3G statt 2G: Seit gestern können auch Ungeimpfte mit gültigem, negativem Corona-Test unter anderem wieder in Cafés und Gasthäuser. Symbolfoto: APA

3G statt 2G: Seit gestern können auch Ungeimpfte mit gültigem, negativem Corona-Test unter anderem wieder in Cafés und Gasthäuser. Symbolfoto: APA

Die Lockerung der Zutrittsbestimmungen im Tourismus hatten in Vorarlberg am ersten Tag nur geringe Folgen.

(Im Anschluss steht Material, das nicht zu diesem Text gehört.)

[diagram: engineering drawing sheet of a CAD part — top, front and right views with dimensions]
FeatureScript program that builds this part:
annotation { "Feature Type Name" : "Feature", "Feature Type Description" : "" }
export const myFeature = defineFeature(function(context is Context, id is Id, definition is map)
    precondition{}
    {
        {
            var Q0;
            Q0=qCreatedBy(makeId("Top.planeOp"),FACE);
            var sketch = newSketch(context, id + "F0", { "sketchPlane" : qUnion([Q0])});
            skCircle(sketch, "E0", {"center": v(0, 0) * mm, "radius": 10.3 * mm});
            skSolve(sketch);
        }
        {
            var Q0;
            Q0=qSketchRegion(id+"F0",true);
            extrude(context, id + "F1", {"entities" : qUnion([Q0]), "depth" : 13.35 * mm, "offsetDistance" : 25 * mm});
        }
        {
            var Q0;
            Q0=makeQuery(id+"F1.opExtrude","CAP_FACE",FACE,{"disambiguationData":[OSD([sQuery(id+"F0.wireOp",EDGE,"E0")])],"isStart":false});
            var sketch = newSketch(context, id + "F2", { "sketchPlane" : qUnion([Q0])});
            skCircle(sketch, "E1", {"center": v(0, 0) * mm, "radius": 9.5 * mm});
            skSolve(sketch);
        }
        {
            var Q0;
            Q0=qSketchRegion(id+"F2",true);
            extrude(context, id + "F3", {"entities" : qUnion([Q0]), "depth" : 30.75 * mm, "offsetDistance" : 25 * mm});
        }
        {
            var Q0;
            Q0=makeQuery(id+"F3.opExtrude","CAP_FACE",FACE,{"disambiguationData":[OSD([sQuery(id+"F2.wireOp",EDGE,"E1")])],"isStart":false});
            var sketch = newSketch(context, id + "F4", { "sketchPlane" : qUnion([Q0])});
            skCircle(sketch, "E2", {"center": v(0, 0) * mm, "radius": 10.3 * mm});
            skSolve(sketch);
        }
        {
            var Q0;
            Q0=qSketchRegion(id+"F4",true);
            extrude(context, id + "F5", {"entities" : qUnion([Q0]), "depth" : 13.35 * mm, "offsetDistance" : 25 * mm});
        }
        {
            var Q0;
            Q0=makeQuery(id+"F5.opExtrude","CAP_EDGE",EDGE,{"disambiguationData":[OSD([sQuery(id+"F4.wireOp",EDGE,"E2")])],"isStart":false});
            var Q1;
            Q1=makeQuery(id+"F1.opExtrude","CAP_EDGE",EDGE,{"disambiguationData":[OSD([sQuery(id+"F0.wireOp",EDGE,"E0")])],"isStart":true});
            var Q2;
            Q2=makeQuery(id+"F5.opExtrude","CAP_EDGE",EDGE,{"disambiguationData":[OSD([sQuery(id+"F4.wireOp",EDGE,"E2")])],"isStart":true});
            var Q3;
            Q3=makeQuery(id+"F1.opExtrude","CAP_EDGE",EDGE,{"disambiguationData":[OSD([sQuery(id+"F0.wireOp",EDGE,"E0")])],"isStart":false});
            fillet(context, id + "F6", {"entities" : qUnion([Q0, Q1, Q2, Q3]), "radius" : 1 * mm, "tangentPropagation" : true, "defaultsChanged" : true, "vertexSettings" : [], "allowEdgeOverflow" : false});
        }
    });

Die Umstellung von 2G auf 3G hat sich gestern, wenn überhaupt, am ehesten in den Gastronomiebetrieben ausgewirkt, erklärten Experten. In den Skigebieten hielt sich der Ansturm schon aus Wettergründen in Grenzen. „3G war heute kein entscheidender Faktor – heute spielt das Wetter einfach nicht mit“, sagte etwa Andreas Gapp, Omann der Vorarlberger Seilbahnen. Auch in Tirol sei der Unterschied „marginal“, sagte Gapps dortiger Kollege Franz Hörl. Größere Auswirkungen dürfte der Wegfall der 2G-Regel für die Gastronomie haben.

Heime und Spitäler
weiterhin mit 2G+

So erklärte etwa der Sprecher der Tiroler Gastbetriebe, Alois Rainer, gegenüber der APA: „Wir haben es gemerkt. Es sind einige Gäste mit einem Testnachweis gekommen.“ Generell sei die Stimmung positiver: „Jeder sehnt den 5. März herbei. Und nicht nur Urlauber und Gäste, sondern auch wir und unsere Mitarbeiter.“ Seit gestern gilt in der Gastronomie, Hotellerie, in Seilbahnen, auf Bus-
reisen und Ausflugsschiffen, bei körpernahen Dienstleistungen und in Sportstätten sowie bei Veranstaltungen wieder die 3G-Regelung. In besonders gefährdeten Bereichen wie Alten- und Pflegeheimen sowie
Krankenhäusern bleibt es aber noch bei der 2G+.